D'après l'article sur la Banque Centrale de la RD-Congo, quelle personne occupe désormais le poste de gouverneure de la BCC ?

■ **Texte source**:
◆ ◆ ◆ ◆ ◆
RD-Congo : le chaos à la Banque Centrale
Il n’était question que de temps, disent les agents de la Banque Centrale de la RD-Congo (BCC), pour que le pire arriva ! La haute direction de l’institution qui gère la monnaie et la politique monétaire de la RD-Congo vient d’ajouter la goutte d’eau qui manquait pour faire deborder le vase. Malheureusement, contrairement aux nombreux cas de débordéments repertoriés depuis l’arrivée de la nouvelle gouverneure, Madame Marie-France Malangu Kabedi Mbuyi, à la tête de la BCC, ce flot a failli emporter ses propres agents. Une surtaxation du salaire qui annihile quasiment le revenu mensuel de certains travailleurs.
Trop d’impôts tue l’impôt… voire le salaire !
Dans un audio parvenu à la rédaction du journal cfinances.info, la gouverneure reconnait qu’à la suite des reformes prises et approuvées par la haute direction, dans le cadre du budget de la BCC 2022, les travailleurs de la banque ont quasiment perdu leur salaire net.
◆ ◆ ◆ ◆ ◆
(Entrées issues d'une collection)
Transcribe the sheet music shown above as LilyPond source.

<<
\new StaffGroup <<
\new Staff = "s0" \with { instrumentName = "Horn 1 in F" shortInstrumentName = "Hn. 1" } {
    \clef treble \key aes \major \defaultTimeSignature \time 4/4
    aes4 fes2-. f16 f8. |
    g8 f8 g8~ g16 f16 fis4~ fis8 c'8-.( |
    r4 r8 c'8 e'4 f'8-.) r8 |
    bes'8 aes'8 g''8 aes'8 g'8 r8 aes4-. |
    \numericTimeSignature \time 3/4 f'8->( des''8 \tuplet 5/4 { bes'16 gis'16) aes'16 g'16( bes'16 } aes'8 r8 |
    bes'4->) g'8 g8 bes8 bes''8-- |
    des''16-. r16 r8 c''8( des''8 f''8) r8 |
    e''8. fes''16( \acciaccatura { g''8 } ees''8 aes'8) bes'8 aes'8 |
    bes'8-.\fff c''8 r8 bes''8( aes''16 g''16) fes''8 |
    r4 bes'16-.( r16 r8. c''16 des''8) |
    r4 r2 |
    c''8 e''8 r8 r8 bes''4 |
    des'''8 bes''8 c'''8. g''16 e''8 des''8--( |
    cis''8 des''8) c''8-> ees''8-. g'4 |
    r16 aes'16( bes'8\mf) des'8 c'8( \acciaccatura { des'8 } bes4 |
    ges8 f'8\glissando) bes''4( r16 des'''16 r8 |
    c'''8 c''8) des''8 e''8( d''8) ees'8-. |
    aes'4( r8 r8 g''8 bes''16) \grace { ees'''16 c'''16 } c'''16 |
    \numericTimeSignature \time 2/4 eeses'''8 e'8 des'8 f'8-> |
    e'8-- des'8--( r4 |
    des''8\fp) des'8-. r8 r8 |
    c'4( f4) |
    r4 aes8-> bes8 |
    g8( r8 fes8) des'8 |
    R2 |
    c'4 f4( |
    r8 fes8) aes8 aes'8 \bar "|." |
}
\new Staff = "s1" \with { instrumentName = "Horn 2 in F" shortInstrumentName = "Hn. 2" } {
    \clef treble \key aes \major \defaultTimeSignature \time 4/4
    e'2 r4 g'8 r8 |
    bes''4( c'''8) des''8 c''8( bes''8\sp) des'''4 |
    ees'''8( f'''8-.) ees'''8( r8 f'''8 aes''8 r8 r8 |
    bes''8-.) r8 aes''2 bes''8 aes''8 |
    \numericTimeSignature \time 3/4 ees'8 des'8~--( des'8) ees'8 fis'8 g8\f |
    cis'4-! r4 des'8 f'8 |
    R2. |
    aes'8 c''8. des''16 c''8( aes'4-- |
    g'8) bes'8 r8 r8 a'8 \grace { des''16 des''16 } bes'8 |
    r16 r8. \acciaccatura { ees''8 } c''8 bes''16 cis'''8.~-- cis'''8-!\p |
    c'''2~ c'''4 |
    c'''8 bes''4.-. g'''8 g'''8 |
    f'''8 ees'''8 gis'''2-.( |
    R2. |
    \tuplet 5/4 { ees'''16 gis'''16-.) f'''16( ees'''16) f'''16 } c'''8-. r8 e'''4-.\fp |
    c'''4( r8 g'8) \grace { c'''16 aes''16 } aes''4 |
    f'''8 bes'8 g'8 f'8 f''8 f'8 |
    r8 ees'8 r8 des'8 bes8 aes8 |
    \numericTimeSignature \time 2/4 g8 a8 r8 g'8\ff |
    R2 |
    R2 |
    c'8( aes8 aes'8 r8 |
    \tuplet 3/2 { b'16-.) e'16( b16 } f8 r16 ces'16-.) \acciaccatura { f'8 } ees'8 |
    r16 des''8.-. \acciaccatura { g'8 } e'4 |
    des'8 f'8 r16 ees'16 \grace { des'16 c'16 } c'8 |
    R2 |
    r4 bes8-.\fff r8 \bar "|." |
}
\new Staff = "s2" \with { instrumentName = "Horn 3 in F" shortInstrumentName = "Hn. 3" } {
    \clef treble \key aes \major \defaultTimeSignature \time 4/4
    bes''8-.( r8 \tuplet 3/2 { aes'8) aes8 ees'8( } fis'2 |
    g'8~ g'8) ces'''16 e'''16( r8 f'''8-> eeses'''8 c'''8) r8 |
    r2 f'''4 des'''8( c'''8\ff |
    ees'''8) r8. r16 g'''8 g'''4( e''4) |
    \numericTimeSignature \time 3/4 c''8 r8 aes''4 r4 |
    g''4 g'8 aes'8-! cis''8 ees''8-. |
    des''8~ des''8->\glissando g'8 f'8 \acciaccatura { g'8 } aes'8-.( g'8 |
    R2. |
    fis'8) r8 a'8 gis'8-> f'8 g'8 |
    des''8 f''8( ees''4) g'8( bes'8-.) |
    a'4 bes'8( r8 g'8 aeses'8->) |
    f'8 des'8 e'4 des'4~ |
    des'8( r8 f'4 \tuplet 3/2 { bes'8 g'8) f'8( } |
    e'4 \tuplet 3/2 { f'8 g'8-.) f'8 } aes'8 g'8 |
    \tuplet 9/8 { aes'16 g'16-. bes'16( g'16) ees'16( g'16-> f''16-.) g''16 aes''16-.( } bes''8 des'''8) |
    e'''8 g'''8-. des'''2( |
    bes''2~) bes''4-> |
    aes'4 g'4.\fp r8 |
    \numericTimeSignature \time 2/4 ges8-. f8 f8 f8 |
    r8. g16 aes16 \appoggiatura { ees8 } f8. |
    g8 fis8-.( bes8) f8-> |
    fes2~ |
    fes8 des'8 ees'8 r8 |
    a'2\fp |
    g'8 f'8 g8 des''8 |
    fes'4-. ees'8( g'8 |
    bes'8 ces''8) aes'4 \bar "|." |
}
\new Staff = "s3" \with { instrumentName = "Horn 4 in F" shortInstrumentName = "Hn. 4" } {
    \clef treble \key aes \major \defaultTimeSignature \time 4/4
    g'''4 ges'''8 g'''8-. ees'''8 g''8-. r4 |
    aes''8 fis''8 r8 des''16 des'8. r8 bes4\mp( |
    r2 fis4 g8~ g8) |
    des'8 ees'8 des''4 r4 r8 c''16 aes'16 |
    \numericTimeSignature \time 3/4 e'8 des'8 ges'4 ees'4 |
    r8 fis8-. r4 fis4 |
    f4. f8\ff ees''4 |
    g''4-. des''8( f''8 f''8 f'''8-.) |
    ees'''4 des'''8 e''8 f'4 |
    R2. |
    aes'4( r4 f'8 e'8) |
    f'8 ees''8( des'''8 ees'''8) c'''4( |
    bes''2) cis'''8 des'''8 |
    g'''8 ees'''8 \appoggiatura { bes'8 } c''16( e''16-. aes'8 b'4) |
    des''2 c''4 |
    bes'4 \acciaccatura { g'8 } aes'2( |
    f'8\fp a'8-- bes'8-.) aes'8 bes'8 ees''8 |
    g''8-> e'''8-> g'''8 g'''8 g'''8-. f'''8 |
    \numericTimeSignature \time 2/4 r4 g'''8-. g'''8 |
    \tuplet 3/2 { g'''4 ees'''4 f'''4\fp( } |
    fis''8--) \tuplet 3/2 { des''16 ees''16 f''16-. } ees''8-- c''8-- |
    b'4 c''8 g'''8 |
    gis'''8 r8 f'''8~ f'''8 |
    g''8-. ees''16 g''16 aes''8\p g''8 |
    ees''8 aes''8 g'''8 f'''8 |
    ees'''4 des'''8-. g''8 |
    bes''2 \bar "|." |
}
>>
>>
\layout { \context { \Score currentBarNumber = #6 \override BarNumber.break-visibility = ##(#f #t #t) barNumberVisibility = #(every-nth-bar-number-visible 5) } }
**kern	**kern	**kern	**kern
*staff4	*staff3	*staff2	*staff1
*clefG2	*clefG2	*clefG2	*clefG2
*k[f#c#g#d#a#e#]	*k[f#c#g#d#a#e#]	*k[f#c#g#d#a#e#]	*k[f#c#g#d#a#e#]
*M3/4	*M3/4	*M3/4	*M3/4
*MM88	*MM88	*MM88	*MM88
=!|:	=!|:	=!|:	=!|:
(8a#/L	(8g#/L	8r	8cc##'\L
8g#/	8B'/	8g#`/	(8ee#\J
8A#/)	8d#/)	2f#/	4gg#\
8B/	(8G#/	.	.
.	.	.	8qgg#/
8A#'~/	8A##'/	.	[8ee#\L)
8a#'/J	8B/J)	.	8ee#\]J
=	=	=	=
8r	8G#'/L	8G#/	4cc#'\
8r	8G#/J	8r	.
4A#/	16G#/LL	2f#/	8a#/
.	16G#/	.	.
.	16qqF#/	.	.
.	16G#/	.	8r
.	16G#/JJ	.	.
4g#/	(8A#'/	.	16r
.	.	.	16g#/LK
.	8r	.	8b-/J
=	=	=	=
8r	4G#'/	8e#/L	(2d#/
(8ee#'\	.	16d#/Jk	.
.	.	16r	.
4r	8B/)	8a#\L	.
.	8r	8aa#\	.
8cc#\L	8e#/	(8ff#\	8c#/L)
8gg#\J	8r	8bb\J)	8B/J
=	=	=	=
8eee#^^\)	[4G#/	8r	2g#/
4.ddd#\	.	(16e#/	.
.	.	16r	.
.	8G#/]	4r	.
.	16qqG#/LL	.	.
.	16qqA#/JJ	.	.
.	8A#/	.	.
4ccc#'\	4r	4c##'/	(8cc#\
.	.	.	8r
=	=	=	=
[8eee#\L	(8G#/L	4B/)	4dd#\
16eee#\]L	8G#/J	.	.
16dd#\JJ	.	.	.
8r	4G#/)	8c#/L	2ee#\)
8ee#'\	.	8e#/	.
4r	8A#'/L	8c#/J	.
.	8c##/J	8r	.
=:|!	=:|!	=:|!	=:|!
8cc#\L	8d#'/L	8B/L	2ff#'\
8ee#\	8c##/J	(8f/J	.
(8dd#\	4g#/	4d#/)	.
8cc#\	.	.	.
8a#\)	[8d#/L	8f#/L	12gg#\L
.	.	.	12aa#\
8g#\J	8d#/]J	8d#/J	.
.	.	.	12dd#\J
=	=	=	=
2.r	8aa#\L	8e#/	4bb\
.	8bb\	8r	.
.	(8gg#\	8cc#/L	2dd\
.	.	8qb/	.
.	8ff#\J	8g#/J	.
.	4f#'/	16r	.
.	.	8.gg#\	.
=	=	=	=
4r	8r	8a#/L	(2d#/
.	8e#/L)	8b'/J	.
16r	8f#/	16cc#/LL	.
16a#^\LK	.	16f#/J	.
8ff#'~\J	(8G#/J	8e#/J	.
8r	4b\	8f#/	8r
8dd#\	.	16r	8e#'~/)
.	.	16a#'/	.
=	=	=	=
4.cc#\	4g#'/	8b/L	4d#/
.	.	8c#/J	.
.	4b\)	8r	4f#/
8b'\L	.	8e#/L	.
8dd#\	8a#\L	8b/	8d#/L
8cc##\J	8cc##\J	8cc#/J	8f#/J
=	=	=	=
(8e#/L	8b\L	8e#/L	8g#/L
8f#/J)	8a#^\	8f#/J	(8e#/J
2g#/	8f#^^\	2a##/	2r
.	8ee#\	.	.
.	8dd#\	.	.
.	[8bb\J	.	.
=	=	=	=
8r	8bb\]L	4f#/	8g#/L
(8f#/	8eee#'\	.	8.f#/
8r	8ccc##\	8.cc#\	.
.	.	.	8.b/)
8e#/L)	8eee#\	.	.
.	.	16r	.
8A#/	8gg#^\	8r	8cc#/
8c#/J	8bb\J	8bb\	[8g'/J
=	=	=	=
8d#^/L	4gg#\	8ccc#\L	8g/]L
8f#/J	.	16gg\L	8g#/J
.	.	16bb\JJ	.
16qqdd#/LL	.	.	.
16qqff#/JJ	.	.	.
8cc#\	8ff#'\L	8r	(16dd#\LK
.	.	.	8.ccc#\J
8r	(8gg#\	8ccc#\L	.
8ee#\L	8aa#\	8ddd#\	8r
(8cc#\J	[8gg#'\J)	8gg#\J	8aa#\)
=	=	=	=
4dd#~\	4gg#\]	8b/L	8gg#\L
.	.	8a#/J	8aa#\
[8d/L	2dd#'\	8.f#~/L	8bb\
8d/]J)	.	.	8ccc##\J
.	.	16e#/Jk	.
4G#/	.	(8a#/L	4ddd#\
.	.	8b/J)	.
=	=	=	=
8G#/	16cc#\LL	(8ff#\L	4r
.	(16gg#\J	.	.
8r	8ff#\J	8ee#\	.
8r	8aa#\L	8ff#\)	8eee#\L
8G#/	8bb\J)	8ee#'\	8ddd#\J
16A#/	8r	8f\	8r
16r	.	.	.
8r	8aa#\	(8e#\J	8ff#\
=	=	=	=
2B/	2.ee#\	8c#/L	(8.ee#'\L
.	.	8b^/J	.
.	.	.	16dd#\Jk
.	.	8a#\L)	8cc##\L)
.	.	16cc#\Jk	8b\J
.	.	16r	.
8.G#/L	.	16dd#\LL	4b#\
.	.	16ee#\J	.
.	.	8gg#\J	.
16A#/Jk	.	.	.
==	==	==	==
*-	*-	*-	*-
◆ ◆ ◆ ◆ ◆
■ **Corrigé**: Madame Marie-France Malangu Kabedi Mbuyi.